The triangle is formed by drawing chords between each pair of points. As the points are IID, the three side lengths are exchangeable. This means that the expected perimeter is just obtained by tripling the expected length of one of the sides of the triangle. In other words, if $P$ is the perimeter and $S_{AB}$ is the length of the chord between points $A$ and $B$, $\mathbb{E}[P] = 3\mathbb{E}[S_{AB}]$. This question now boils down to finding the expected length of a chord drawn in a circle.

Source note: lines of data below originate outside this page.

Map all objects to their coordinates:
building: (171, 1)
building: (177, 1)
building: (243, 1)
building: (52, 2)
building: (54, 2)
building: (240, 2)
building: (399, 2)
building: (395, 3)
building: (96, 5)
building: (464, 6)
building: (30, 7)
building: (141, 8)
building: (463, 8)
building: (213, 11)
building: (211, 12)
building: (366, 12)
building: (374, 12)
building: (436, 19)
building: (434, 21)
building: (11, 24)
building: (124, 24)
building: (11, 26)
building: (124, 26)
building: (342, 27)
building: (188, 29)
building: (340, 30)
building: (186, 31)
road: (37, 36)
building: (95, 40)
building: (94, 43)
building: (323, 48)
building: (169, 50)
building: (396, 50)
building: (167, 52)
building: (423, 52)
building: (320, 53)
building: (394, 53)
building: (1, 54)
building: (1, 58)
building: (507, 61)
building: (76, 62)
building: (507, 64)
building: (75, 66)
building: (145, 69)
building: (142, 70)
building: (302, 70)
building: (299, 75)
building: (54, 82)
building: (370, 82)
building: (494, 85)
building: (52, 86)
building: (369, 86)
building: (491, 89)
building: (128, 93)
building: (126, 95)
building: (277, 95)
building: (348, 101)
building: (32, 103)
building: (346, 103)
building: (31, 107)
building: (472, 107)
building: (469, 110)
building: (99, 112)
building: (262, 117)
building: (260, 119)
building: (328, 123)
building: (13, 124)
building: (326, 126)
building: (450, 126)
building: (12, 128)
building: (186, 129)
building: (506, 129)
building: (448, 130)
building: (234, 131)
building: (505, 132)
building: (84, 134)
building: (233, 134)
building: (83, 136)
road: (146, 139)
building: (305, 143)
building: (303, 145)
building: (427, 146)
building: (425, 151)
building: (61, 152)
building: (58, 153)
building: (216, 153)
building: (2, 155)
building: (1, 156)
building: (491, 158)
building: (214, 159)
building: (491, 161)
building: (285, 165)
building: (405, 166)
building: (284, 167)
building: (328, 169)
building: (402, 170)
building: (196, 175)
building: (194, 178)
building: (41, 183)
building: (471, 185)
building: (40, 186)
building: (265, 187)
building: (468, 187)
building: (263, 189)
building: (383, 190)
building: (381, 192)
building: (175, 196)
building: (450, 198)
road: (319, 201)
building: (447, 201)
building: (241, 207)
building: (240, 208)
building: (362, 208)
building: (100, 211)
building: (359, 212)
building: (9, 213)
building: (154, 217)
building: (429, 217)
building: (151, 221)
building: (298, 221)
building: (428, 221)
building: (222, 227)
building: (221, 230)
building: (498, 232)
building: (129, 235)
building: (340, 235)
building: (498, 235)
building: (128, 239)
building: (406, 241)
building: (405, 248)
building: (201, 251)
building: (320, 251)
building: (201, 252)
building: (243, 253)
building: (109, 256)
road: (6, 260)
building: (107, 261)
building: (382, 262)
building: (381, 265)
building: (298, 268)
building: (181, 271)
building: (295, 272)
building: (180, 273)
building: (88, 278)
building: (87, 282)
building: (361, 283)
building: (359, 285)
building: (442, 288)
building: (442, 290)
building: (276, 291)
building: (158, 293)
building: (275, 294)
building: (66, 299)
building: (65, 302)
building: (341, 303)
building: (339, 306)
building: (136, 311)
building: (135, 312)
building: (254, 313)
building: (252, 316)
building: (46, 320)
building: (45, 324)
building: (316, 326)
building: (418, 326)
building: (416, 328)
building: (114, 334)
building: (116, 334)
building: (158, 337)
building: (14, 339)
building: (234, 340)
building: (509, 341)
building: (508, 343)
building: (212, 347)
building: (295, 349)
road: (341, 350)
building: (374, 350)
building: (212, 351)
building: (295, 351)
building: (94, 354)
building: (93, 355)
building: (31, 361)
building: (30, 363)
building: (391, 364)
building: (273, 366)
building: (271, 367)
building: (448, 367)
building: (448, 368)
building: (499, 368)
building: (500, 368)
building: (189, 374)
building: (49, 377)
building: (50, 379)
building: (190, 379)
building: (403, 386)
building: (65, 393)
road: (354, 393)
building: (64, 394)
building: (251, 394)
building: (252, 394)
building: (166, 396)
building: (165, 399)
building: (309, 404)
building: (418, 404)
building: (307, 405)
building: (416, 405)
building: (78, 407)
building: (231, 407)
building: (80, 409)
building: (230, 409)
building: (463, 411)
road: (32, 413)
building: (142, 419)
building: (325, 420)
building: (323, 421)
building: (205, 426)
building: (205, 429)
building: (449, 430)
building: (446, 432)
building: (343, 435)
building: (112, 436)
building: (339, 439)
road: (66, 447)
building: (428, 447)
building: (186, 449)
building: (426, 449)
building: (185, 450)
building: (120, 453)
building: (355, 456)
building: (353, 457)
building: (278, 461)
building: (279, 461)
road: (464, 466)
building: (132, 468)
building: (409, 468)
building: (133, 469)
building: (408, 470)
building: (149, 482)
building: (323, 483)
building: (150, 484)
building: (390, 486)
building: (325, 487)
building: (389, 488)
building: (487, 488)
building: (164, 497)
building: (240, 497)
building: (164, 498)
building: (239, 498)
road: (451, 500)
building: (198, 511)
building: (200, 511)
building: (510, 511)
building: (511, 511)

Let $\theta$ and $\phi$ be IID $\text{Unif}(0,2\pi)$. Picking the two angles is equivalent to picking the two points uniform on the circumference. The measure of the angle between $\theta$ and $\phi$ is $\theta - \phi$. To get the length of the line segment connecting the two points, we can take a slight shortcut. The length here only depends on the distance between our points we select in terms of angle. In other words, regardless of where we end up having our points located, we can just rotate the circle so that one of them is located at $(1,0)$. Therefore, we can arbitrarily fix $\theta_1 = 0$. Thus, the length between $\theta_1 = 0$ and the point at $\theta_2 = \theta$ is $\sqrt{(1 - \cos(\theta))^2 + \sin^2(\theta)} = \sqrt{2} \sqrt{1 - \cos(\theta)}$. This means that finding the expected length of the chord is equivalent to finding $\sqrt{2}\mathbb{E}[\sqrt{1 - \cos(\theta)}]$, where $\theta \sim \text{Unif}(0,2\pi)$.

Now, $\sqrt{2}\mathbb{E}[\sqrt{1 - \cos\theta}] = \dfrac{\sqrt{2}}{2\pi}\displaystyle \int_0^{2\pi}\sqrt{1-\cos\theta}d\theta$.

Now, the best approach is to conjugate the interior by multiplying and dividing by $\sqrt{1+\cos\theta}$ so that we get $\sqrt{1-\cos^2\theta} = |\sin\theta|$. Doing this, we get $\dfrac{\sqrt{2}}{2\pi}\displaystyle \int_0^{2\pi} \dfrac{|\sin\theta|}{\sqrt{1+\cos\theta}}d\theta$.

Note that the region on $(0,\pi)$ and $(\pi,2\pi)$, our integrand is symmetric, so we can just evaluate over one interval and double it. This means our new integral is $\dfrac{\sqrt{2}}{\pi} \displaystyle \int_0^{\pi} \dfrac{\sin\theta}{\sqrt{1+\cos\theta}}d\theta$. Let $u = 1 + \cos\theta$. Then $du = -\sin\theta d\theta$. Our bounds would respectively become $2$ and $0$, but the negative from the $du$ flips them back. Therefore, our new integral is $\dfrac{\sqrt{2}}{\pi} \displaystyle \int_0^2 u^{-\frac{1}{2}}du$. Evaluating this, we get $\dfrac{2\sqrt{2}}{\pi} \cdot \sqrt{u} \Big|_0^2 = \dfrac{4}{\pi}$.

Thus, the expected perimeter of the triangle is $3 \times \dfrac{4}{\pi} = \dfrac{12}{\pi}$ and $a=12$.